Give back exactly the lines of the entries below from the line with "pinky pip: (828, 904)" to the line with "pinky tip: (1098, 982)", inclusive, and only those.

*** Block opens ***

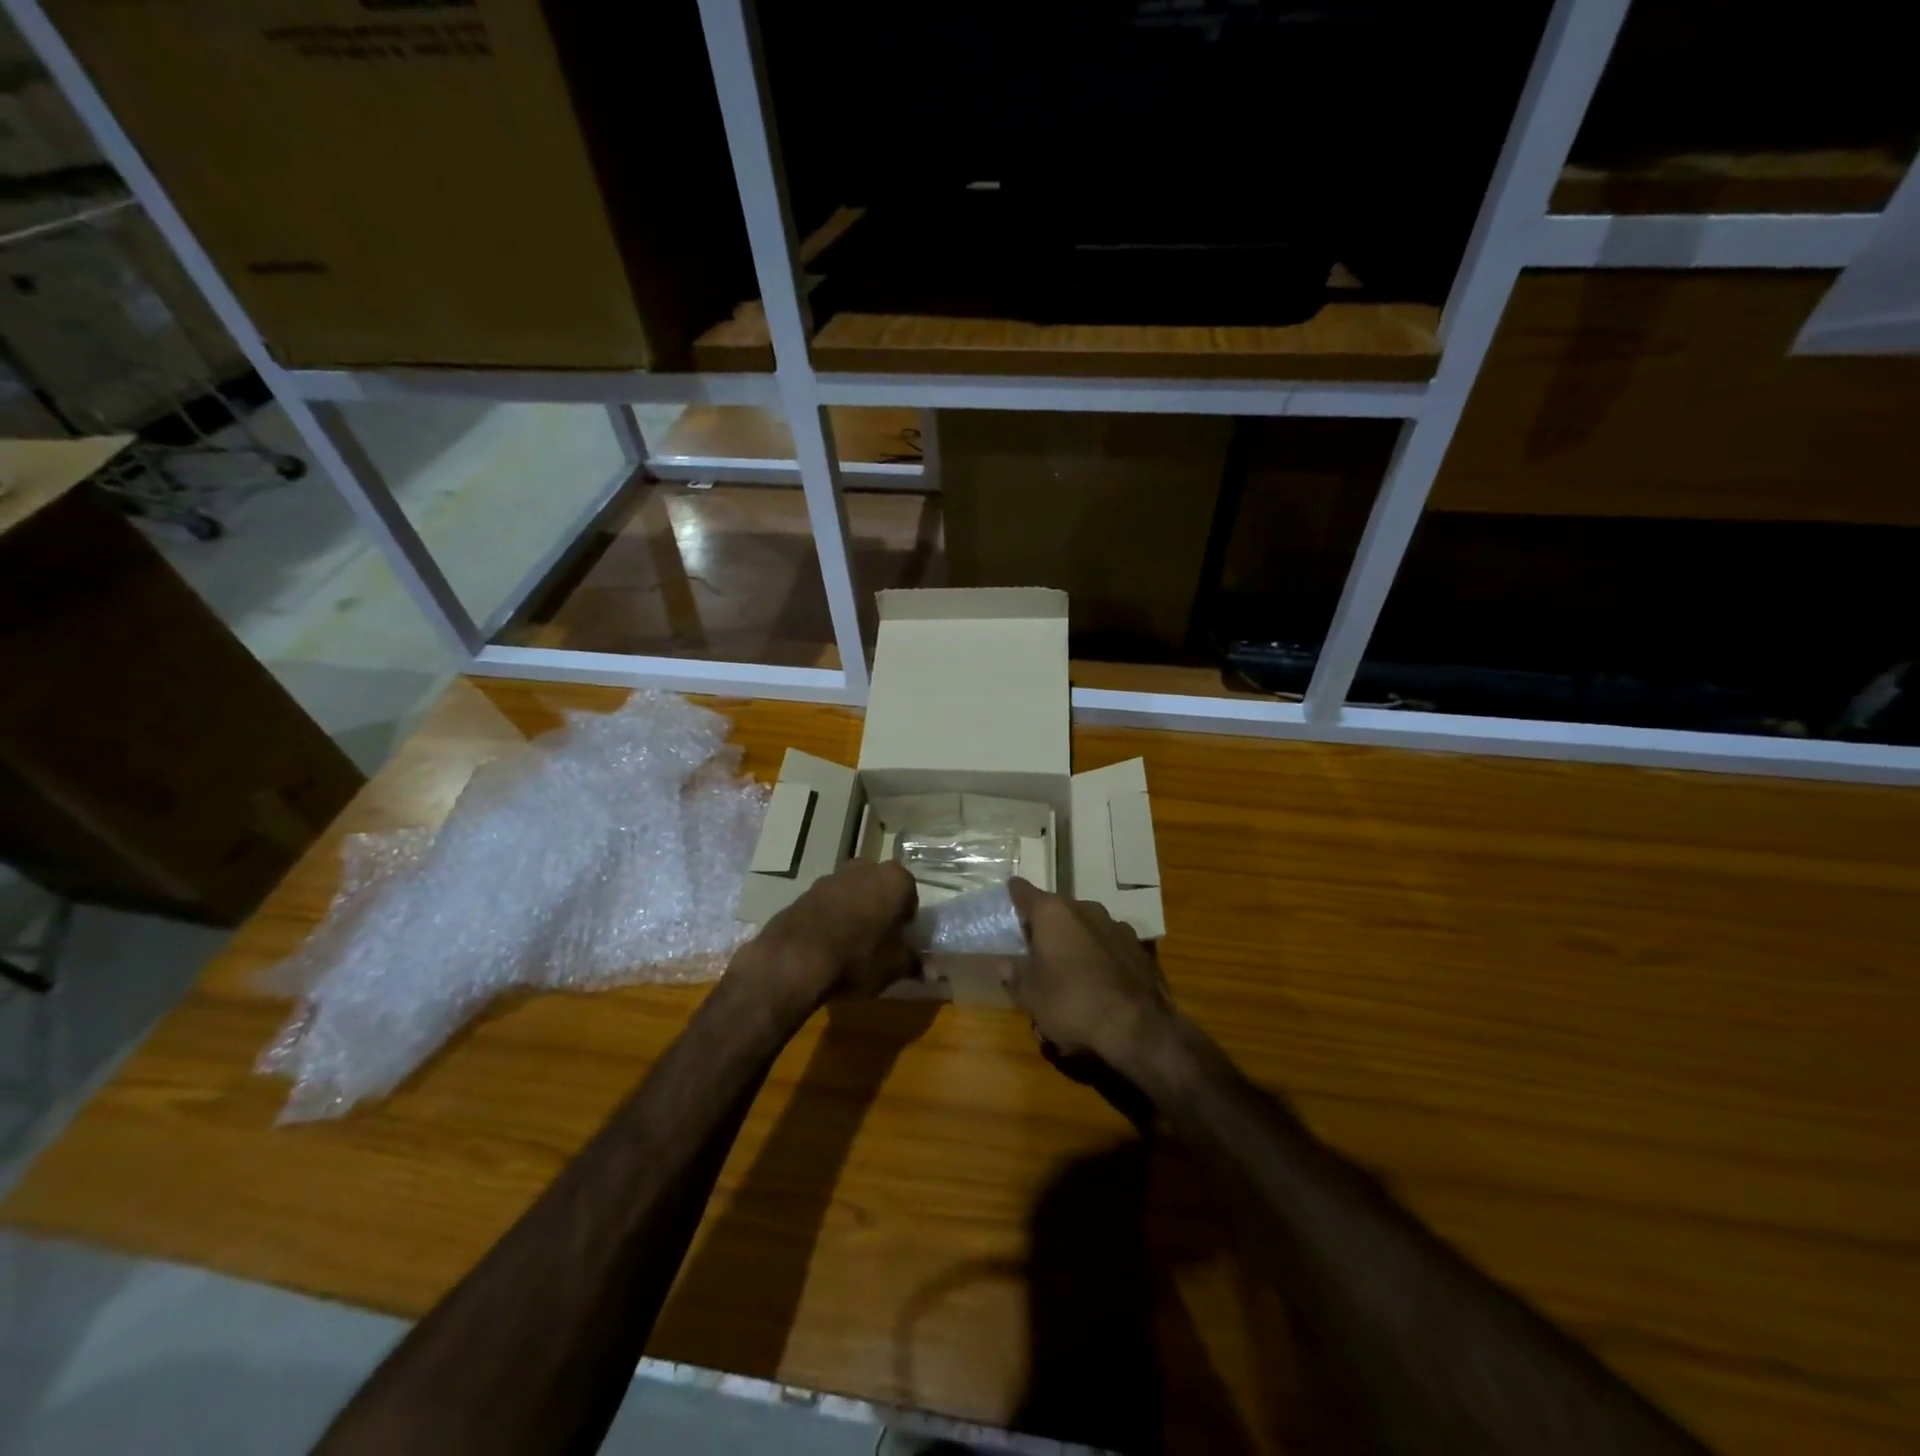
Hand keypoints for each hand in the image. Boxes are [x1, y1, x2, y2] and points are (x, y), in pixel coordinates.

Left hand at [747, 859, 919, 1007]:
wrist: (796, 958)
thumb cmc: (859, 957)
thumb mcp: (895, 967)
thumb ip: (915, 964)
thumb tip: (933, 972)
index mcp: (895, 878)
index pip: (911, 896)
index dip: (907, 921)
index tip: (900, 942)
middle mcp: (865, 867)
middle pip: (881, 889)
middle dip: (881, 910)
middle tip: (879, 942)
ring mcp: (832, 876)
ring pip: (853, 893)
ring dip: (855, 912)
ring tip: (850, 946)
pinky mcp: (806, 890)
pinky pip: (828, 904)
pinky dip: (831, 918)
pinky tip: (827, 945)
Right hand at [1005, 878, 1174, 1072]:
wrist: (1138, 1028)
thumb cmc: (1072, 1004)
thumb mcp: (1030, 996)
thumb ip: (1014, 975)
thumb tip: (1003, 964)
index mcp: (1052, 912)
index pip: (1023, 891)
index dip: (1013, 895)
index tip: (1007, 900)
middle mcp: (1085, 908)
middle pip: (1057, 909)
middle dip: (1046, 926)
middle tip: (1034, 949)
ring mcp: (1116, 925)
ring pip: (1085, 926)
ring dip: (1075, 940)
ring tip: (1068, 970)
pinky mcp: (1140, 947)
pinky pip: (1109, 945)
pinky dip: (1100, 956)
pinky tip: (1098, 982)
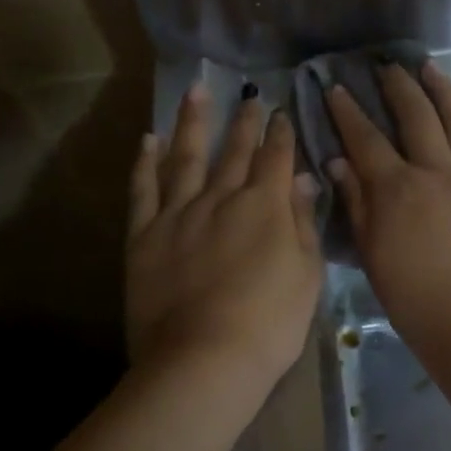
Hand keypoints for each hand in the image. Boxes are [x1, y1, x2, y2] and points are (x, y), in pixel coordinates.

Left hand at [127, 85, 324, 393]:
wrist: (203, 360)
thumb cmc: (269, 323)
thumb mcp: (307, 274)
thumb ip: (302, 221)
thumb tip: (302, 177)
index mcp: (264, 206)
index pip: (276, 158)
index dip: (280, 133)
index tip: (281, 111)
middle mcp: (221, 197)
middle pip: (234, 151)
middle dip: (244, 120)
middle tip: (249, 94)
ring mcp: (178, 213)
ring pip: (186, 156)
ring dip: (192, 122)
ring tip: (195, 90)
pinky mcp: (144, 235)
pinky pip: (143, 189)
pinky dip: (145, 161)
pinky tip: (147, 139)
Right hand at [327, 61, 450, 366]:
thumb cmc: (416, 300)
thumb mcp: (373, 256)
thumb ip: (357, 205)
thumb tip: (338, 162)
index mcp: (398, 190)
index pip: (366, 138)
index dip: (348, 112)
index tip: (336, 88)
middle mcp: (438, 171)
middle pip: (416, 116)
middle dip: (398, 86)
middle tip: (387, 66)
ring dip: (443, 89)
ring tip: (430, 67)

*** Block closes ***

> [COMPLETED TASK]
pinky pip: (828, 904)
pinky dip: (831, 918)
pinky tip: (827, 945)
Right hand at [1005, 878, 1174, 1072]:
wrist: (1138, 1028)
thumb cmc: (1072, 1004)
thumb mcp: (1030, 996)
thumb ip: (1014, 975)
thumb tip: (1003, 964)
index mcp: (1052, 912)
index pip: (1023, 891)
index dip: (1013, 895)
index tip: (1007, 900)
middle mcp: (1085, 908)
middle pip: (1057, 909)
middle dip: (1046, 926)
middle tip: (1034, 949)
ring mcp: (1116, 925)
ring pip: (1085, 926)
ring dip: (1075, 940)
ring tip: (1068, 970)
pinky mcp: (1140, 947)
pinky pip: (1109, 945)
pinky dip: (1100, 956)
pinky tip: (1098, 982)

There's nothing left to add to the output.